*REQUIREMENT 1*
Copy out the lines of the records from their first line through the line containing "safer than solo travelers and draw less", including that line.

◇ ◇ ◇ ◇

In the field of astrology, generational planets are planets that affect an entire generation of people.  The generational planets are the outer planets Uranus, Neptune, Pluto, Sedna, and Quaoar.

Uranus was discovered by amateur astronomer William Herschel on 13 March 1781. Uranus exhibits the ideals of the 18th century, where people such as Benjamin Franklin endeavoured to use their inventive mind to move man into a more enlightened era.  It has an orbit of 84 years, staying in each sign of the zodiac for approximately 7 years.  Uranus is considered to be a higher octave of Mercury, which means that as people develop within their selves, their character and means of communication will exhibit more influences of the sign and house of Uranus.  In essence, Uranus can be seen as a person's higher self.  Because it takes Uranus 84 years to travel through the zodiac, transiting Uranus just might conjoin the natal Uranus within a person's lifetime.

Neptune was discovered on 23 September 1846.  Neptune is a 19th-century planet in that it heralded in many of the varied assortment of Protestant religions, as well as spiritualism, took hold.  Visionaries such as Edgar Cayce and Rudolf Steiner were born in the second half of the 19th century, and their psychic abilities are indicative of the Neptunian themes of this time. It has an orbit of 165 years, which is approximately twice the time of Uranus.  Neptune is considered to be the higher octave of Venus because both planet's are gaseous and both strive to achieve the higher ideals of mankind; Venus through the adoption of beauty and Neptune through unconditional love.  Because Neptune has such a long orbit, an individual may see transiting Neptune form an opposition to their natal Neptune.

◇ ◇ ◇ ◇

*REQUIREMENT 2*
According to the text on generational planets, on what date was Uranus discovered?

(Dataset items)
◇ ◇ ◇ ◇

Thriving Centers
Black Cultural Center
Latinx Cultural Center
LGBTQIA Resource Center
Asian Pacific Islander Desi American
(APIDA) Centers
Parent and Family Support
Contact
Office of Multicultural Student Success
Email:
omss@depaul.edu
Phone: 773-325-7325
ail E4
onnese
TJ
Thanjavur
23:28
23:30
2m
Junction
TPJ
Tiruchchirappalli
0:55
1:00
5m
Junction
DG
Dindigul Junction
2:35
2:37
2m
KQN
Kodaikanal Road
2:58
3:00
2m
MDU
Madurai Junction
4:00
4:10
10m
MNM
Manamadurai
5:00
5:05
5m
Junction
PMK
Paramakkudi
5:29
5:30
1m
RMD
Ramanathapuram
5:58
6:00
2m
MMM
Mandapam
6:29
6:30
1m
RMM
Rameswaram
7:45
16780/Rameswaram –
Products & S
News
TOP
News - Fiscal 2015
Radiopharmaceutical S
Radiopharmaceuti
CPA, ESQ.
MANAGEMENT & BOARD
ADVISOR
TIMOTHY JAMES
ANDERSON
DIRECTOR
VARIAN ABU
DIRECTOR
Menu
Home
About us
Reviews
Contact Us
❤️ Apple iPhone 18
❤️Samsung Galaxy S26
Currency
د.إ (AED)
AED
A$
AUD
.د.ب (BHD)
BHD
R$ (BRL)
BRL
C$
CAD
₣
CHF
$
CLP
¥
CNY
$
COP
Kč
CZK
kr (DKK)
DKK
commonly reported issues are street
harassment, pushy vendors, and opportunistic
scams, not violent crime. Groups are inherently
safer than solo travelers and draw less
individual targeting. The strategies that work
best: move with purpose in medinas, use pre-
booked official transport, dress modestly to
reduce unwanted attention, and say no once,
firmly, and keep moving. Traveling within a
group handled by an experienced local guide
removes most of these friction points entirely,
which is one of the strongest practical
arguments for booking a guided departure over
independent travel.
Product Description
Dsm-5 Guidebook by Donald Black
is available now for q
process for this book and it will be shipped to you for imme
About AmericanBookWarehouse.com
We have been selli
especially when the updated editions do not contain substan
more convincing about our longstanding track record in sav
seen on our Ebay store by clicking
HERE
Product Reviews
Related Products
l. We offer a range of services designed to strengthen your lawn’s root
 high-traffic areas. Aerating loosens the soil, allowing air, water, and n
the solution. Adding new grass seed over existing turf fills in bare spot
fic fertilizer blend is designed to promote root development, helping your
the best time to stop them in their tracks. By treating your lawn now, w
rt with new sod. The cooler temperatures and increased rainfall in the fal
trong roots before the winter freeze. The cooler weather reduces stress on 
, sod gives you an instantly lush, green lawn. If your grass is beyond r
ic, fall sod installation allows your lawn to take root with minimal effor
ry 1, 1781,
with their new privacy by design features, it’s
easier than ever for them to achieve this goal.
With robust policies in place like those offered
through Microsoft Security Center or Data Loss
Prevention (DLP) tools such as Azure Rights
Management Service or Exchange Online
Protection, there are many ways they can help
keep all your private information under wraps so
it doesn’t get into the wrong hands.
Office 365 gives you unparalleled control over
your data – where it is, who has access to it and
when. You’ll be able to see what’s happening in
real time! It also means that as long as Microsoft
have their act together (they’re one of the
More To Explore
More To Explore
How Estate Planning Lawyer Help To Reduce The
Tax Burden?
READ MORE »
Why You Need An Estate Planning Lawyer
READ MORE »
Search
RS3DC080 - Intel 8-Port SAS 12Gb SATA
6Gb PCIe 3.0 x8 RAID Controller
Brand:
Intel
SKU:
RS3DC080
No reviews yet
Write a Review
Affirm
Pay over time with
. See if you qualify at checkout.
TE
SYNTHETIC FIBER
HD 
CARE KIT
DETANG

◇ ◇ ◇ ◇

*RESPONSE AREA 1*
Thriving Centers
Black Cultural Center
Latinx Cultural Center
LGBTQIA Resource Center
Asian Pacific Islander Desi American
(APIDA) Centers
Parent and Family Support
Contact
Office of Multicultural Student Success
Email:
omss@depaul.edu
Phone: 773-325-7325
ail E4
onnese
TJ
Thanjavur
23:28
23:30
2m
Junction
TPJ
Tiruchchirappalli
0:55
1:00
5m
Junction
DG
Dindigul Junction
2:35
2:37
2m
KQN
Kodaikanal Road
2:58
3:00
2m
MDU
Madurai Junction
4:00
4:10
10m
MNM
Manamadurai
5:00
5:05
5m
Junction
PMK
Paramakkudi
5:29
5:30
1m
RMD
Ramanathapuram
5:58
6:00
2m
MMM
Mandapam
6:29
6:30
1m
RMM
Rameswaram
7:45
16780/Rameswaram –
Products & S
News
TOP
News - Fiscal 2015
Radiopharmaceutical S
Radiopharmaceuti
CPA, ESQ.
MANAGEMENT & BOARD
ADVISOR
TIMOTHY JAMES
ANDERSON
DIRECTOR
VARIAN ABU
DIRECTOR
Menu
Home
About us
Reviews
Contact Us
❤️ Apple iPhone 18
❤️Samsung Galaxy S26
Currency
د.إ (AED)
AED
A$
AUD
.د.ب (BHD)
BHD
R$ (BRL)
BRL
C$
CAD
₣
CHF
$
CLP
¥
CNY
$
COP
Kč
CZK
kr (DKK)
DKK
commonly reported issues are street
harassment, pushy vendors, and opportunistic
scams, not violent crime. Groups are inherently
safer than solo travelers and draw less

*RESPONSE AREA 2*
13 March 1781